What will he say now to the parents of the six girls who have not returned with their mates, with five reported dead and the last one still held in captivity?
To remove all doubt, I am happy that 104 Dapchi girls are back, and their parents will undoubtedly not care about the bigger picture here because they are reunited with their children and that's all that matters to them.
However, the culture of caving in to terrorist demands for selected 'political' prisoners is not a good look for President Buhari or the country. You can either stick to your words and grind them to dust, or you can keep enriching them in money or in released commanders.

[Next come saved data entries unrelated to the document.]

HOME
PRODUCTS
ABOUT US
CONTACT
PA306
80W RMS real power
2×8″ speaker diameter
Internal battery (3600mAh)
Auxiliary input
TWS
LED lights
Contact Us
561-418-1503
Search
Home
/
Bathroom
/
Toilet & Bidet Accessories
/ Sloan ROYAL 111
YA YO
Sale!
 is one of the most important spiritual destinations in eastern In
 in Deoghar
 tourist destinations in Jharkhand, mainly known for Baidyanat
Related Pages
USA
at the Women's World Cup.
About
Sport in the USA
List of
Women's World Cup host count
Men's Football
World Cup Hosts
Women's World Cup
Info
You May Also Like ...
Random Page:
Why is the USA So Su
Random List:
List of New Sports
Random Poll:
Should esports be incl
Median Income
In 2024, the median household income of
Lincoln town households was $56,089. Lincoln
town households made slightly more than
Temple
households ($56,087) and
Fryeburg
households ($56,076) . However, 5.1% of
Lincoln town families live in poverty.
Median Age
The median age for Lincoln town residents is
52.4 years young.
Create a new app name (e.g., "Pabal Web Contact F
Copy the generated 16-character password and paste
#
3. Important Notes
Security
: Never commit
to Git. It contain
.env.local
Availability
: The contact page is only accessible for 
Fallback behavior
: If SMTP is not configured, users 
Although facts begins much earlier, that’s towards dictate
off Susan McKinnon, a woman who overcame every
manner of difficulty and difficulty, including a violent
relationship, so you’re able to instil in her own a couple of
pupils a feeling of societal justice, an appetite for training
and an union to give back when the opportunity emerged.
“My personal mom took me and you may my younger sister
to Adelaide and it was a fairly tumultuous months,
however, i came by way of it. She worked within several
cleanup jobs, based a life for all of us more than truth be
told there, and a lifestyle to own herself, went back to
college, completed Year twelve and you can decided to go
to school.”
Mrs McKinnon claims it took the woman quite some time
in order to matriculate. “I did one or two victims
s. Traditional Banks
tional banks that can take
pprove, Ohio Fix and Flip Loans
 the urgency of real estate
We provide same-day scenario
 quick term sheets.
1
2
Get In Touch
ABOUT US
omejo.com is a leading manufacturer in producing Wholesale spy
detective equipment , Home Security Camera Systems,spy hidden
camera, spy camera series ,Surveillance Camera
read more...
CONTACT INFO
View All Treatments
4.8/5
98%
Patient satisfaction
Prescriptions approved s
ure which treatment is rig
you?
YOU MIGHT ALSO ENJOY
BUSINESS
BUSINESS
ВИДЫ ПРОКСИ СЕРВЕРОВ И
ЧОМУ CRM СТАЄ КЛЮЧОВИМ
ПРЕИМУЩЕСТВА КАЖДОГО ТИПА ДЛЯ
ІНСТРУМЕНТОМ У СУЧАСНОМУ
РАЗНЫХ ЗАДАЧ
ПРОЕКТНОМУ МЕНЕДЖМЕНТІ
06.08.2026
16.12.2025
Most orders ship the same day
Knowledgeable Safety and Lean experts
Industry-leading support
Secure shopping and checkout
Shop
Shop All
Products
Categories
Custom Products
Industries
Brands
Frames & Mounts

To those who believe Nigerians asking questions about the Miracle of Dapchi and the ugly culture it breeds are merely 'politicising' it, there is enough room to be happy about the girls' return and still question all of the government's failures that allowed the whole mess to happen to begin with.
With the Dapchi abduction, lightening has struck twice; and Nigerians should be worried that there's no guarantee it won't strike again.